Kemp, known for championing voter restrictions, is the GOP nominee for governor in an extremely competitive race against Stacey Abrams, the minority leader of Georgia’s House of Representatives. The campaign battle between Kemp, who is white, and Abrams, who is black, parallels a years’ long political and legal fight between them over voting rights in the state.

The order from U.S. District Judge Eleanor Ross was a victory for the voting rights groups challenging the state’s “exact match” law, which has frozen the registrations of more than 50,000 Georgians. This phase of the litigation focused specifically on the 3,100 registrants listed as pending in the exact match system due the citizenship issue.

Many of those registrants are believed to be eligible voters wrongly caught up in the system because state records reflect driver’s licenses or other IDs they obtained as non-citizens before they were naturalized.

According to Ross’ order, those flagged as non-citizens in Georgia’s system should be given the opportunity to address the issue both before and on Election Day by providing proof of citizenship to election officials in person, by mail, email or fax. Those who show up at their polling place on Election Day without the documents will also be able to vote provisionally, under Ross’ order, and be allowed to provide those documents by the Friday after the election to have their vote counted.

Georgia had claimed in the lawsuit that a similar system was already being implemented for the 2018 election. However, the experience of one voter presented by the challengers in the lawsuit showed that those caught up in the exact match system for citizenship issues were still being required to jump through extra hoops due to the state’s reliance on outdated records.

Yotam Oren — an immigrant who was naturalized in 2017 but got a driver’s license as a non-citizen in Georgia in 2010 — knew he was listed as pending in the voter registration system, and brought his passport to an early voting place, according to court filings. The election workers were not able to get on the phone the official who could fix his registration, but instead of letting him vote provisionally, requested that he come to vote another time.

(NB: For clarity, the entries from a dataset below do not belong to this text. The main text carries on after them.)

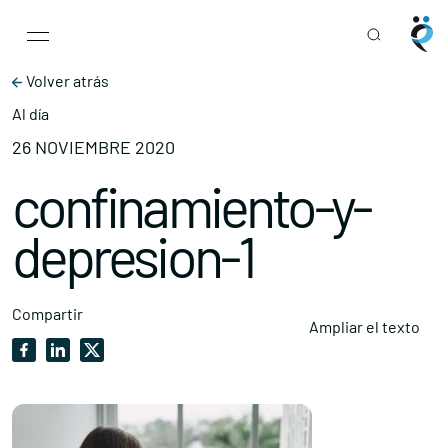
Main Navigation
Skip to content
Volver atrás
Al día
26 NOVIEMBRE 2020
confinamiento-y-
depresion-1
Compartir
Ampliar el texto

Judge Ross knocked the state for not doing enough to make sure voters like Oren didn’t face those burdens, pointing to the lack of information about those voters’ options in Georgia’s election training manuals and on the elections website.

She also noted the disproportionate effect the citizen match issue has on voters of color.

Under her order, any poll worker should be able to verify a voter’s proof of citizenship and let the person vote regularly, not just the board of registrars or a deputy registrar, as was required under the law.